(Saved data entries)

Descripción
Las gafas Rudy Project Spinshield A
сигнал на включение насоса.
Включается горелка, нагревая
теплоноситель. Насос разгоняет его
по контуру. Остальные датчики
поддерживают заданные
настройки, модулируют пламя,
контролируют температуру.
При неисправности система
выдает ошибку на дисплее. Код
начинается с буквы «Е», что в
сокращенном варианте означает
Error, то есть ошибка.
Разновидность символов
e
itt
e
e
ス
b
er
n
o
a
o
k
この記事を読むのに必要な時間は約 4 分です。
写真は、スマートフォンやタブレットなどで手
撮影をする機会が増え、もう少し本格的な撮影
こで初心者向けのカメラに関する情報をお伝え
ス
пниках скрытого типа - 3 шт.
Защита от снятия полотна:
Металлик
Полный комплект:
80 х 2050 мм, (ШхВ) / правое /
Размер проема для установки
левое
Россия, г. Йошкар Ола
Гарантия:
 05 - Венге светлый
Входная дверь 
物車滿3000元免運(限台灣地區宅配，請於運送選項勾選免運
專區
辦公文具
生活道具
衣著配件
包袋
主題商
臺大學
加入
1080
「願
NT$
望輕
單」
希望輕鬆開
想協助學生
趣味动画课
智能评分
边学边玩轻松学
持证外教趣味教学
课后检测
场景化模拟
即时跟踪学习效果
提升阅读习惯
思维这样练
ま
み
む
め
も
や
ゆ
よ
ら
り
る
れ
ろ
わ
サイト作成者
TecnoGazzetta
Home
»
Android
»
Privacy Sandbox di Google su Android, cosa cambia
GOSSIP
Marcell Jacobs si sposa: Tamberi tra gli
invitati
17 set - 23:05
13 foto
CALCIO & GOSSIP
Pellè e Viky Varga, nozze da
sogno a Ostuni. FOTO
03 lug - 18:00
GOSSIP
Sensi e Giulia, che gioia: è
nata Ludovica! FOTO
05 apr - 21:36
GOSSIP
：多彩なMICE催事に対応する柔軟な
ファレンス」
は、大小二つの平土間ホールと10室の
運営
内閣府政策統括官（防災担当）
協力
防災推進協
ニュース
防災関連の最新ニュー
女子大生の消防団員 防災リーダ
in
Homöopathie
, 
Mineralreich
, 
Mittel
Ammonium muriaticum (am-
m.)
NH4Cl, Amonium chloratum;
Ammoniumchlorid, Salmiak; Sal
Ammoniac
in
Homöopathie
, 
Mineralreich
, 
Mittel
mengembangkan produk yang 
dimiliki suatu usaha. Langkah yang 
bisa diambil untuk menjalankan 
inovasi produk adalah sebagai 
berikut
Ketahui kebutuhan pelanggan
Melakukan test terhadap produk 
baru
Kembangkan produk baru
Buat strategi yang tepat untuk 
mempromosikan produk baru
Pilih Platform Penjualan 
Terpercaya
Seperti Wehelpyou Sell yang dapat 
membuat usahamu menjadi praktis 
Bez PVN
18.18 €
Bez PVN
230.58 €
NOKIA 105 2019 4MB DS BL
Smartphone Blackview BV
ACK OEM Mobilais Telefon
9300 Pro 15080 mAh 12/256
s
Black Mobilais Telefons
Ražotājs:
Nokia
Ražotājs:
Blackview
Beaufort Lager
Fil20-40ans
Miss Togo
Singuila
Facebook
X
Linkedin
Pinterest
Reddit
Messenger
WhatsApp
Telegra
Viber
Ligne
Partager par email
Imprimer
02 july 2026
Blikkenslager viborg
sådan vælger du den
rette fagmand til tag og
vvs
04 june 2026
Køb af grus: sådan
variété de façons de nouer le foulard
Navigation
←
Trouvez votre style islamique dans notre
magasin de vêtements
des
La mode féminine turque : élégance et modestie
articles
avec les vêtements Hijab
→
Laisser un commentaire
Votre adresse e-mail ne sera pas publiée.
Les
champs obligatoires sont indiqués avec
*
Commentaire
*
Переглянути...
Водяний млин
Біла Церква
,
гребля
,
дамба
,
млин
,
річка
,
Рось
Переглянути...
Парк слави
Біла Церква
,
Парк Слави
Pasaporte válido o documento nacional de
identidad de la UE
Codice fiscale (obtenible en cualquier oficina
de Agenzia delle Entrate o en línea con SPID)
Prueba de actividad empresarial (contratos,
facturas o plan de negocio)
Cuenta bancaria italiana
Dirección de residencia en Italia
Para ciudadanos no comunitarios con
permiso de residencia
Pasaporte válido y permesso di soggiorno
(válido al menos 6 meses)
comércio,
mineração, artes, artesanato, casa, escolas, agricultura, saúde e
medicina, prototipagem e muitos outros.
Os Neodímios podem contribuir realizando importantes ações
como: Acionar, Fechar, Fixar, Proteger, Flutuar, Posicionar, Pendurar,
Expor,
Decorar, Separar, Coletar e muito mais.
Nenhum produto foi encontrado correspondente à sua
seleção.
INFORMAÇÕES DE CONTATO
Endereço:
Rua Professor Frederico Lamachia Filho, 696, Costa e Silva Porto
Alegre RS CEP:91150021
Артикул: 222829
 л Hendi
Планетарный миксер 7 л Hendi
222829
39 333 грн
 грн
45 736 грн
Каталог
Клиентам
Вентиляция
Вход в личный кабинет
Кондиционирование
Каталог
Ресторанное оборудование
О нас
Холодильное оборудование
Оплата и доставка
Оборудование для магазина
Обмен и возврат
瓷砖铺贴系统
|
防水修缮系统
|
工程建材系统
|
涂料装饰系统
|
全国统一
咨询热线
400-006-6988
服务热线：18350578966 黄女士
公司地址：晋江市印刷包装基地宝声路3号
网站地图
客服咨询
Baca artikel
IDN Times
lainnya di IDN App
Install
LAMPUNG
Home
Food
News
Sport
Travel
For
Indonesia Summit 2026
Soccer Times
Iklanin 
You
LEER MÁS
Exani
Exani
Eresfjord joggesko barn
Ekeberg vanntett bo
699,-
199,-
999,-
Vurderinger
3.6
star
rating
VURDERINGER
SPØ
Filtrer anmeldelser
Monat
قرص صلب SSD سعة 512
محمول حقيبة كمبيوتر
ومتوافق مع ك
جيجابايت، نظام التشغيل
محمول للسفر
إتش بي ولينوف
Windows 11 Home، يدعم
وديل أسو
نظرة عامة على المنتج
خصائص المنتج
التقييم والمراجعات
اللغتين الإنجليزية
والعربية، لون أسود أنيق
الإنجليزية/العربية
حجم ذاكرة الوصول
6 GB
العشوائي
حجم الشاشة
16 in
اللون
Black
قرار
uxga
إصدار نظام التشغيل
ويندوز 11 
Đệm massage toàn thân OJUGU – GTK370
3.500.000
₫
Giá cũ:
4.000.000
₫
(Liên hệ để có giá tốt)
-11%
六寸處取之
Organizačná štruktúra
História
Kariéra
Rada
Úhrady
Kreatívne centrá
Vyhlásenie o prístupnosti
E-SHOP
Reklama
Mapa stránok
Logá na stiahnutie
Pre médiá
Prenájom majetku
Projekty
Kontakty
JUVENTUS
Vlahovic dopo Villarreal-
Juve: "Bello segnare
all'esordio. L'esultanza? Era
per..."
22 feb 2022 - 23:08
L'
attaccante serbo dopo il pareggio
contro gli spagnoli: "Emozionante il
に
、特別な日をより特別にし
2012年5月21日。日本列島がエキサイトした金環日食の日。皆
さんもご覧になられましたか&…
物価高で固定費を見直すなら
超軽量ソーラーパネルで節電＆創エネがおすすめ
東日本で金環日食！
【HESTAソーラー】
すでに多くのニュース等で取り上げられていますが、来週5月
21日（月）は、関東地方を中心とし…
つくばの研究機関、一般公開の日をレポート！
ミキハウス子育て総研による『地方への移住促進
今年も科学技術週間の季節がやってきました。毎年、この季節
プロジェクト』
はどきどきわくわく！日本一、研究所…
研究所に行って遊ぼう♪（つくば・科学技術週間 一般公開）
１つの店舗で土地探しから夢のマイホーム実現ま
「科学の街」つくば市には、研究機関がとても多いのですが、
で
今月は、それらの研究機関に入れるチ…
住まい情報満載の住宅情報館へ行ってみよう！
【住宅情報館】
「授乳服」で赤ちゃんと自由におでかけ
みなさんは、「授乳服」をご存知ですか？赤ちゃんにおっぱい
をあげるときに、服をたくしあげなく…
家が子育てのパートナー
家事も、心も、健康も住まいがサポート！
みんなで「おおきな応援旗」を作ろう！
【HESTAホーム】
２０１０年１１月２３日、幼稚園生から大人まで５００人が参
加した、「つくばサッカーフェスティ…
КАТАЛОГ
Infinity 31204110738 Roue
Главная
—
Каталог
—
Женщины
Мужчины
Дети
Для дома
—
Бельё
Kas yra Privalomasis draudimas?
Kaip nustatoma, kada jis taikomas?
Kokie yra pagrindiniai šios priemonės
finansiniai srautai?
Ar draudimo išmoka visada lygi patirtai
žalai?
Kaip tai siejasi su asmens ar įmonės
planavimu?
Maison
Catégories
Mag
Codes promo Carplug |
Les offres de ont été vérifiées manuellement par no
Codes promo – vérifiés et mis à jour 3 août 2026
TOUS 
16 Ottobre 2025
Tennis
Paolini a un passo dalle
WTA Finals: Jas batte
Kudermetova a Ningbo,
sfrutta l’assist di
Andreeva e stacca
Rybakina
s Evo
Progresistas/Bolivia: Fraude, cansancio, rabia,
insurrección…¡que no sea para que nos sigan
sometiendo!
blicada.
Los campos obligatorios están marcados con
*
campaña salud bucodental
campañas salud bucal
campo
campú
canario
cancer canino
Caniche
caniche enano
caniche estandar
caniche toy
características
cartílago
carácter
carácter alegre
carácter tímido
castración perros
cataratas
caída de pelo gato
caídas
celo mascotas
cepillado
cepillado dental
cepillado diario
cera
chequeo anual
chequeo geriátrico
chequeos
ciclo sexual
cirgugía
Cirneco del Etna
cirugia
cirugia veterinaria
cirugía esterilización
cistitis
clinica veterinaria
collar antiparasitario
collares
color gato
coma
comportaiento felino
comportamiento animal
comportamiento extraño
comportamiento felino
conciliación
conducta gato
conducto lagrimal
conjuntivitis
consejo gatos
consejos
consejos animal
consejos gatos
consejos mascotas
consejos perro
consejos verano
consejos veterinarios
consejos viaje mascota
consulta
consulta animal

# [How to complete this task]
Copy out the text of the items word for word, starting at the very beginning and ending with the line that contains "выдает ошибку на дисплее. Код".

# [Output]
Descripción
Las gafas Rudy Project Spinshield A
сигнал на включение насоса.
Включается горелка, нагревая
теплоноситель. Насос разгоняет его
по контуру. Остальные датчики
поддерживают заданные
настройки, модулируют пламя,
контролируют температуру.
При неисправности система
выдает ошибку на дисплее. Код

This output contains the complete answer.